• [Исходный отрывок]

# # # # #

Отношения Севелы со своей матерью Рахиль Шаевной Драбкиной были весьма противоречивы. Чтобы разобраться в них, стоит внимательно прочитать отрывок из его книги «Все не как у людей».
Из книги «Все не как у людей»
Как известно, Советский Союз оказался совершенно неподготовленным ко второй мировой войне и на первых порах терпел страшные поражения. Армия бежала с поля брани, оставляя танки, к которым не было снарядов, и самолеты без бензина в баках. Противник голыми руками брал в плен наших солдат. Не единицами. Или десятками. А миллионами. Среди этих миллионов был и мой отец.
Единственным человеком на такую огромную страну, полностью подготовленным к войне, был я. Хотя еще был малышом, подростком. И подготовила меня к тяготам войны, сделала выносливым, двужильным, моя мама. Которая в политике не разбиралась, по радио слушала не последние известия, а музыку, и газеты, не читая, использовала для растопки печей.
Моя мать была женщиной крепкого телосложения, крутого нрава и тщеславной. Потому что она была не только моей матерью, но и спортсменкой, чемпионкой по бегу на короткие дистанции в военном округе, в котором служил мой отец – командир конно-артиллерийского дивизиона рабоче-крестьянской Красной Армии. Округ этот был самым западным в СССР, у польской границы, и сколько я помню себя, войска там почти всегда находились на маневрах, готовясь к будущей войне, которую ожидали со дня на день все мое детство. И так и не подготовились. Как показали последующие события.
Как известно, еврейские мамы балуют своих детей, закармливают и никому не позволяют их обижать, разъяренными тигрицами вставая на их защиту. Даже когда они и неправы.

# # # # #

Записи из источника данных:
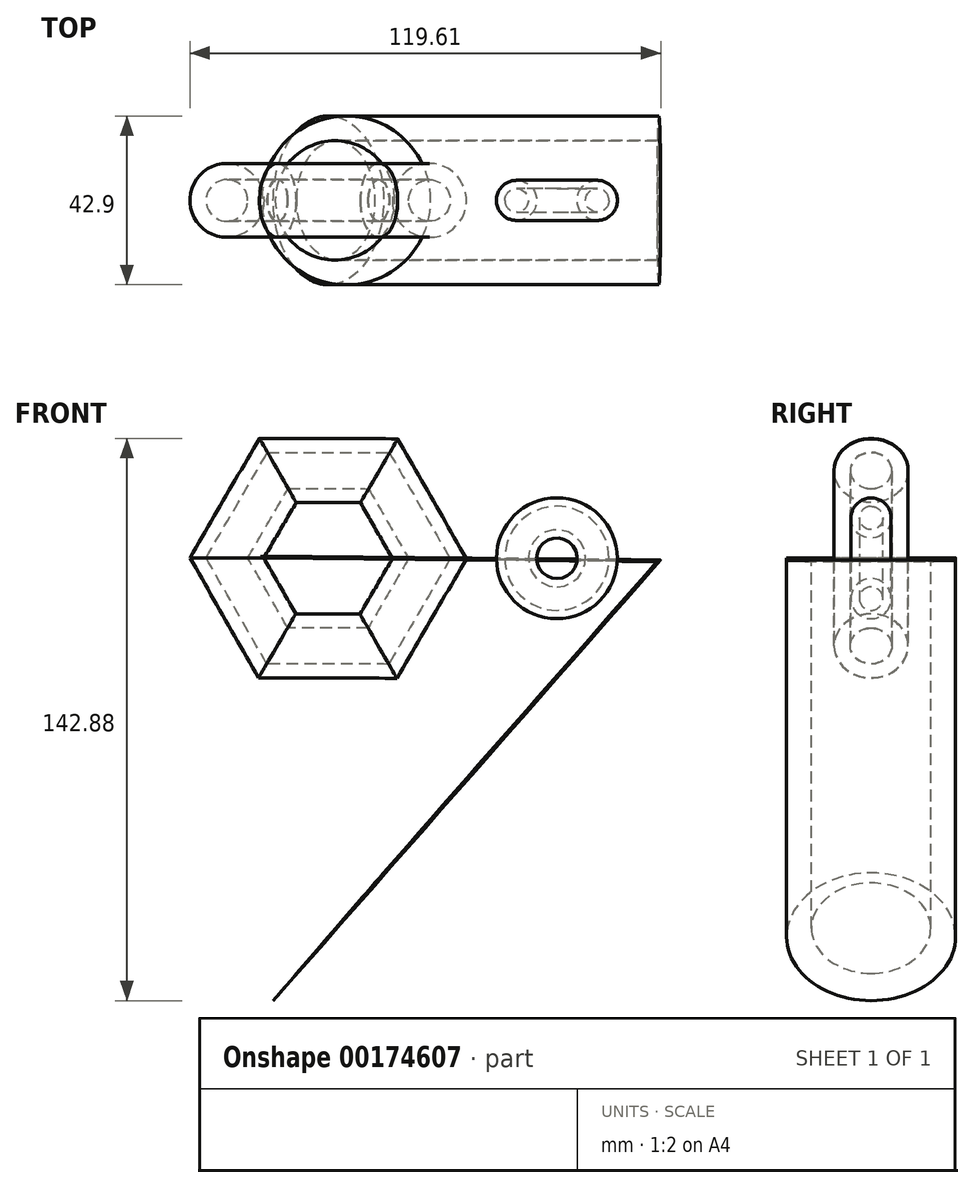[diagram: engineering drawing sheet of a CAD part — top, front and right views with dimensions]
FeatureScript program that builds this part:
annotation { "Feature Type Name" : "Feature", "Feature Type Description" : "" }
export const myFeature = defineFeature(function(context is Context, id is Id, definition is map)
    precondition{}
    {
        {
            var Q0;
            Q0=qCreatedBy(makeId("Front.planeOp"),FACE);
            var sketch = newSketch(context, id + "F0", { "sketchPlane" : qUnion([Q0])});
            skCircle(sketch, "E0.cCircle", {"center": v(0, 0) * mm, "radius": 22.68 * mm, "construction": true});
            skLineSegment(sketch, "E0.0", {"start": v(13.18, 22.63) * mm, "end": v(26.19, -0.1) * mm});
            skLineSegment(sketch, "E0.1", {"start": v(26.19, -0.1) * mm, "end": v(13.01, -22.73) * mm});
            skLineSegment(sketch, "E0.2", {"start": v(13.01, -22.73) * mm, "end": v(-13.18, -22.63) * mm});
            skLineSegment(sketch, "E0.3", {"start": v(-13.18, -22.63) * mm, "end": v(-26.19, 0.1) * mm});
            skLineSegment(sketch, "E0.4", {"start": v(-26.19, 0.1) * mm, "end": v(-13.01, 22.73) * mm});
            skLineSegment(sketch, "E0.5", {"start": v(-13.01, 22.73) * mm, "end": v(13.18, 22.63) * mm});
            skPoint(sketch, "E0.0.midPoint", {"position": v(19.68, 11.27) * mm});
            skSolve(sketch);
        }
        {
            var Q0;
            Q0=qCreatedBy(makeId("Top.planeOp"),FACE);
            var sketch = newSketch(context, id + "F1", { "sketchPlane" : qUnion([Q0])});
            skCircle(sketch, "E1", {"center": v(-25.67, 0) * mm, "radius": 9.38 * mm});
            skCircle(sketch, "E2", {"center": v(-25.67, 0) * mm, "radius": 5.28 * mm});
            skSolve(sketch);
        }
        {
            var Q0;
            Q0=makeQuery(id+"F1.imprint","IMPRINT",FACE,{"disambiguationData":[TD([[makeQuery(id+"F1.imprint","IMPRINT",EDGE,{"derivedFrom":sQuery(id+"F1.wireOp",EDGE,"E1")}),1.0]])]});
            var Q1;
            Q1=sQuery(id+"F0.wireOp",EDGE,"E0.4");
            var Q2;
            Q2=sQuery(id+"F0.wireOp",EDGE,"E0.5");
            var Q3;
            Q3=sQuery(id+"F0.wireOp",EDGE,"E0.0");
            var Q4;
            Q4=sQuery(id+"F0.wireOp",EDGE,"E0.1");
            var Q5;
            Q5=sQuery(id+"F0.wireOp",EDGE,"E0.2");
            var Q6;
            Q6=sQuery(id+"F0.wireOp",EDGE,"E0.3");
            sweep(context, id + "F2", {"profiles" : qUnion([Q0]), "path" : qUnion([Q1, Q2, Q3, Q4, Q5, Q6])});
        }
        {
            var Q0;
            Q0=qCreatedBy(makeId("Front.planeOp"),FACE);
            var sketch = newSketch(context, id + "F3", { "sketchPlane" : qUnion([Q0])});
            skCircle(sketch, "E3", {"center": v(58.11, 0) * mm, "radius": 12.49 * mm});
            skCircle(sketch, "E4", {"center": v(58.11, 0) * mm, "radius": 5.1 * mm});
            skSolve(sketch);
        }
        {
            var Q0;
            Q0=qCreatedBy(makeId("Top.planeOp"),FACE);
            var sketch = newSketch(context, id + "F4", { "sketchPlane" : qUnion([Q0])});
            skCircle(sketch, "E5", {"center": v(68.36, 0) * mm, "radius": 5.1 * mm});
            skCircle(sketch, "E6", {"center": v(68.36, 0) * mm, "radius": 2.98 * mm});
            skSolve(sketch);
        }
        {
            var Q0;
            Q0=makeQuery(id+"F4.imprint","IMPRINT",FACE,{"disambiguationData":[TD([[makeQuery(id+"F4.imprint","IMPRINT",EDGE,{"derivedFrom":sQuery(id+"F4.wireOp",EDGE,"E5")}),1.0]])]});
            var Q1;
            Q1=sQuery(id+"F3.wireOp",EDGE,"E3");
            sweep(context, id + "F5", {"profiles" : qUnion([Q0]), "path" : qUnion([Q1])});
        }
        {
            var Q0;
            Q0=qCreatedBy(makeId("Front.planeOp"),FACE);
            var sketch = newSketch(context, id + "F6", { "sketchPlane" : qUnion([Q0])});
            skLineSegment(sketch, "E7", {"start": v(16.81, -30.67) * mm, "end": v(-8.8, -59.8) * mm});
            skLineSegment(sketch, "E8", {"start": v(-8.8, -59.8) * mm, "end": v(-17.13, -30.35) * mm});
            skLineSegment(sketch, "E9", {"start": v(-17.13, -30.35) * mm, "end": v(16.81, -30.67) * mm});
            skSolve(sketch);
        }
        {
            var Q0;
            Q0=qCreatedBy(makeId("Top.planeOp"),FACE);
            var sketch = newSketch(context, id + "F7", { "sketchPlane" : qUnion([Q0])});
            skCircle(sketch, "E10", {"center": v(16.17, 0) * mm, "radius": 21.45 * mm});
            skCircle(sketch, "E11", {"center": v(13.3, 0) * mm, "radius": 15.16 * mm});
            skSolve(sketch);
        }
        {
            var Q0;
            Q0=makeQuery(id+"F7.imprint","IMPRINT",FACE,{"disambiguationData":[TD([[makeQuery(id+"F7.imprint","IMPRINT",EDGE,{"derivedFrom":sQuery(id+"F7.wireOp",EDGE,"E10")}),1.0]])]});
            var Q1;
            Q1=sQuery(id+"F6.wireOp",EDGE,"E7");
            var Q2;
            Q2=sQuery(id+"F6.wireOp",EDGE,"E9");
            sweep(context, id + "F8", {"profiles" : qUnion([Q0]), "path" : qUnion([Q1, Q2])});
        }
    });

# # # # #

• [Задание] Перепишите слово в слово фрагмент отрывка о матери Севелы, начиная со слов «Моя мать была» и заканчивая словами «показали последующие события.».

• [Ответ]
Моя мать была женщиной крепкого телосложения, крутого нрава и тщеславной. Потому что она была не только моей матерью, но и спортсменкой, чемпионкой по бегу на короткие дистанции в военном округе, в котором служил мой отец – командир конно-артиллерийского дивизиона рабоче-крестьянской Красной Армии. Округ этот был самым западным в СССР, у польской границы, и сколько я помню себя, войска там почти всегда находились на маневрах, готовясь к будущей войне, которую ожидали со дня на день все мое детство. И так и не подготовились. Как показали последующие события.